Zen
Released in February 2017, Zen is a CPU (Central Processing Unit) microarchitecture designed by AMD. It is a significant redesign from previous AMD microarchitectures.
Zen supports three lines of AMD CPUs (Ryzen, Threadripper, and EPYC), each of which use a unique socket type.
An upgraded version of Zen, named Zen+, was released in April 2018. AMD has also announced plans for the next generations of the Zen architecture, named Zen 2 and Zen 3.
Zen
Features of the original Zen microarchitecture include:
- 14 nm FinFET fabrication process, permitting denser circuitry, smaller chip size, increased performance, and greater power efficiency. A 14 nm FinFET process is also used by Intel to manufacture CPUs (central processing units) beginning with their fifth-generation microarchitecture, Broadwell. In comparison, AMD's previous microarchitectures, Steamroller and Excavator, used a 28 nm process.
- SoC (System on a Chip) design. The controllers for RAM (Random-Access Memory), SATA (Serial AT Attachment), PCIe (PCI Express), and USB (Universal Serial Bus) devices are on the same chip as the CPU cores.

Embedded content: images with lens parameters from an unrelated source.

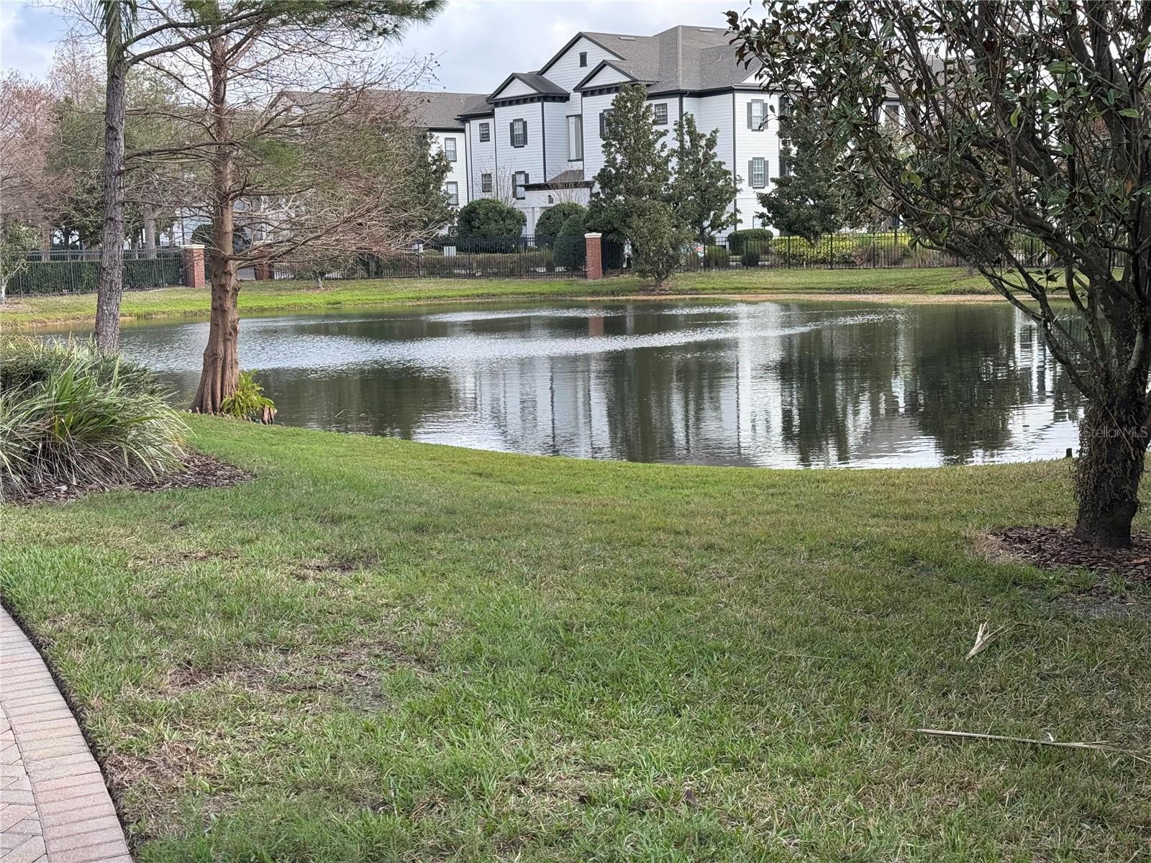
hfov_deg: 39.7
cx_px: 576
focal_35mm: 48
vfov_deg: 30.3
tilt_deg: -8.3
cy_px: 432
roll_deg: +1.5
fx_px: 1596
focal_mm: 6.76
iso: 64
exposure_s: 1/756
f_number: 1.78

- An Infinity Fabric system bus.
- 50% increase in IPC (Instructions Per Cycle) over previous AMD architectures. Zen is has a maximum 16 double-precision (64-bit) IPC, or 32 single-precision (32-bit). Zen's IPC is comparable to Intel 4th–8th generation microarchitectures (Haswell through Coffee Lake).
- Precision Boost and XFR (eXtended Frequency Range) technologies monitor CPU load and temperature per core, and dynamically adjust individual core frequencies to maximize performance. The highest Zen frequency (without overclocking) is 4.2 GHz on Threadripper CPUs with XFR (Extended Frequency Range) enabled.
Zen+
Zen+ is an upgraded version of Zen, released in April 2018. It supports the next generation of Ryzen and Threadripper processors.
Zen+ features include:
- Manufacturing process reduced to 12 nm.

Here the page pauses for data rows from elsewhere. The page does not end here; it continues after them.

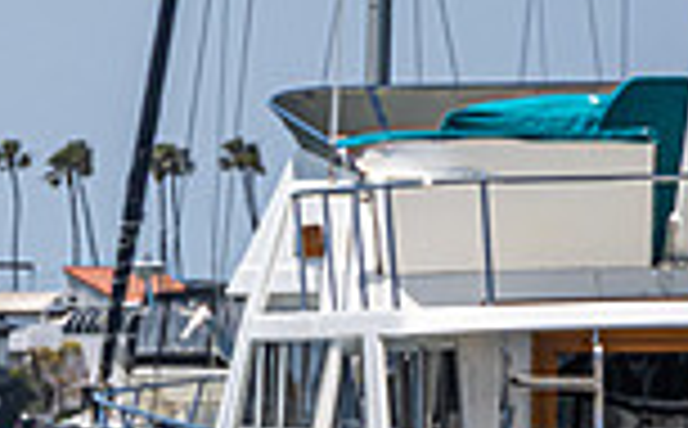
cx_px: -829
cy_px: 1034
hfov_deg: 2.0
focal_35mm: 1050
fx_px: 19652
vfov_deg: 1.2
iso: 250
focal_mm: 200
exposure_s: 1/400
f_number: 18
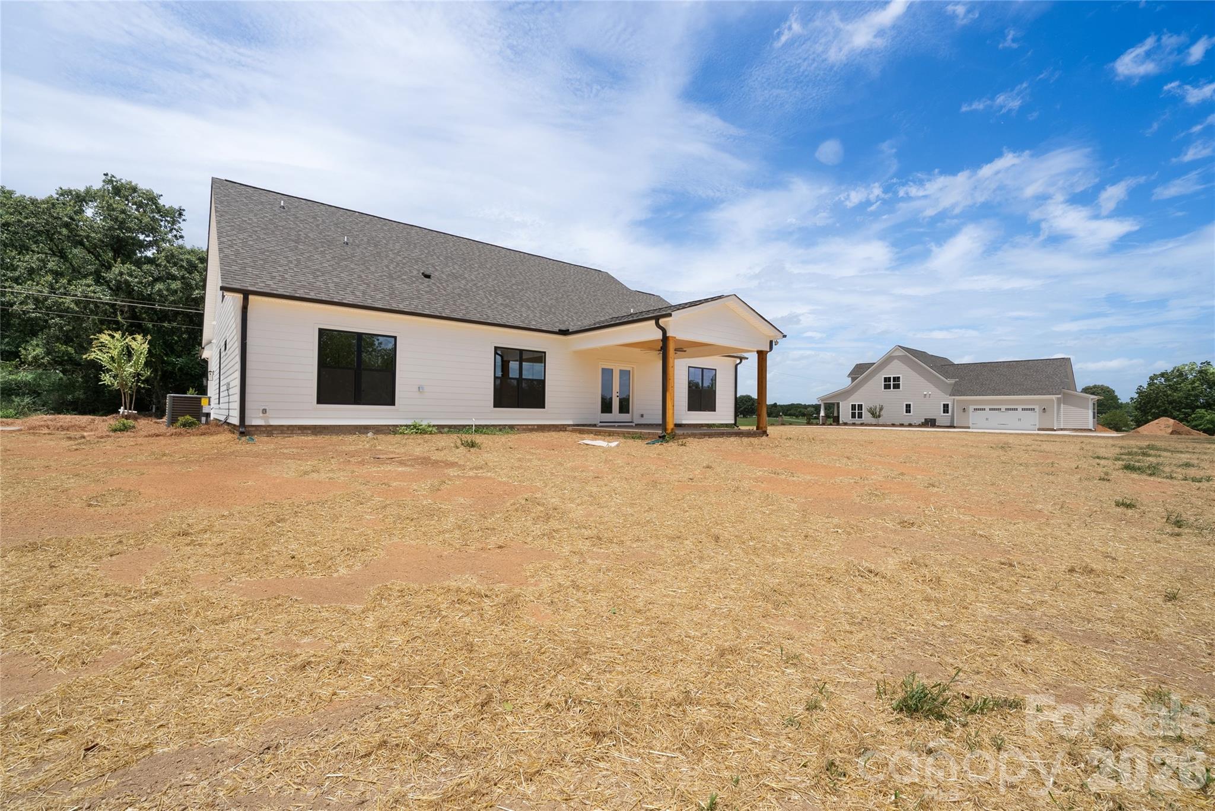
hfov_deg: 104.2
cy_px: 406
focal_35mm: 14
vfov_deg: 81.3
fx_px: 473
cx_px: 608
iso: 100
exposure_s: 1/60
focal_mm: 14
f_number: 11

- Precision Boost 2 and XFR2, the next iteration of Zen dynamic frequency technologies. In Zen+, all frequency modifications are executed by Precision Boost 2, as informed by XFR2.
- Marginal increase in IPC and frequencies — maximum 4.3 GHz (without overclocking) on the Ryzen 2700X with Precision Boost 2 enabled.
Zen 2
Zen 2 is the successor to Zen and Zen+, was released on July 7, 2019. It will be manufactured using a 7 nm process and include hardware mitigation of the Spectre vulnerability announced in January 2018.
Zen 3
Zen 3 is the successor to Zen 2, also fabricated at 7 nm and was released on November 5, 2020. It is planned to support four-way SMP (Symmetric MultiProcessing), where four cores share access to RAM and cache.
Zen 4
Zen 4 is the successor to Zen 3 and released on September 27, 2022. The AMD processor uses TSMC's 5 nm process.